Le hip-hop n’est pas en reste: Aaliyah avait su trou­ver le com­pro­mis idéal, au top de la street cred­i­bil­i­ty tout en gar­dant son image de petite fille mod­èle de l’Amérique cos­mopo­lite (elle est de descen­dance amérin­di­enne en plus de ses orig­ines afro). Les étoiles mon­tantes du rap l’idolâtrent, de Kendrick Lamar (qui la sam­ple sur “Blow My High”) à A$AP Ferg (sur “Death B4 A Mil­lion”) en pas­sant par Azealia Banks (sur “Need Sum Luv”) et sa meilleure enne­mie Angel Haze, qui en plus de la sam­pler sur “Hot Like Fire”, lui ressem­ble étrange­ment.

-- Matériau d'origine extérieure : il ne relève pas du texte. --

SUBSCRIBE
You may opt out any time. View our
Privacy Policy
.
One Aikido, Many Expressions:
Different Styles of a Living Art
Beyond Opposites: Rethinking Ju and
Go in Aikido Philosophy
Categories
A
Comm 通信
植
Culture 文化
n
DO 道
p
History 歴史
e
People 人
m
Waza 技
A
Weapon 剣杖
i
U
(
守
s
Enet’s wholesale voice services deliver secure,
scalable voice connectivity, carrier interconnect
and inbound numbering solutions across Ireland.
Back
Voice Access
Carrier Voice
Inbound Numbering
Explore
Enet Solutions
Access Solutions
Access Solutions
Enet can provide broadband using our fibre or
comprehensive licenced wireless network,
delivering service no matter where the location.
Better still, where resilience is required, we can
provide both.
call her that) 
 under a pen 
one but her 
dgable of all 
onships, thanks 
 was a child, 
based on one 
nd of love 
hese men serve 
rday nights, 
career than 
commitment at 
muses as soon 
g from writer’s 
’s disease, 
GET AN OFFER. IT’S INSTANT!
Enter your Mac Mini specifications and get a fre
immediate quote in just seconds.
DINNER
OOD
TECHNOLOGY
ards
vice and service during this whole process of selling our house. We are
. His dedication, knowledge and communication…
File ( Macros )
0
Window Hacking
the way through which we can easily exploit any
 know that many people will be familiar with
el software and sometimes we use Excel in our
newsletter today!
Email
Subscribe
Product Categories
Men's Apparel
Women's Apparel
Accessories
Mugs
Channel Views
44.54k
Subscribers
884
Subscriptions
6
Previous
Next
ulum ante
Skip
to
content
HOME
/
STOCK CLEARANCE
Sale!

Les XX la repren­nent (“Hot Like Fire”) et tout le monde la remixe, de Jim­my Edgar à Shlohmo, Hud­son Mohawke ou Dam-Funk.

Mais le plus grand fan d’Aaliyah en activ­ité reste Drake, qui lui témoigne une réelle admi­ra­tion (“Quand j’ai com­mencé à chanter je me suis servi d’Aaliyah comme exem­ple, elle pou­vait com­mu­ni­quer toutes les émo­tions, aux hommes comme aux femmes”, confiait-il au mag­a­zine Com­plex) ain­si qu’une affec­tion un brin exces­sive. Un bijou la représen­tant à l’oreille gauche, deux tatouages hom­mages, une let­tre pour le neu­vième anniver­saire de sa mort, la super­star cana­di­enne s’est même mis en tête depuis un an de sor­tir un nou­v­el album posthume d’Aaliyah. Il a fait paraître un pre­mier morceau col­lab­o­ratif pro­duit par son acolyte de tou­jours Noah “40” She­bib, nom­mé “Enough Said”. Mis­sy Elliott et Tim­ba­land avaient été évo­qués au track­list­ing, ils ont finale­ment déclaré ne pas vouloir faire par­tie du pro­jet, alors que la famille de la chanteuse n’a pas don­né son appro­ba­tion. L’album, annon­cé pour 2012, est main­tenant aux abon­nés absents… La mémoire d’Aaliyah, elle, est tou­jours plus vive.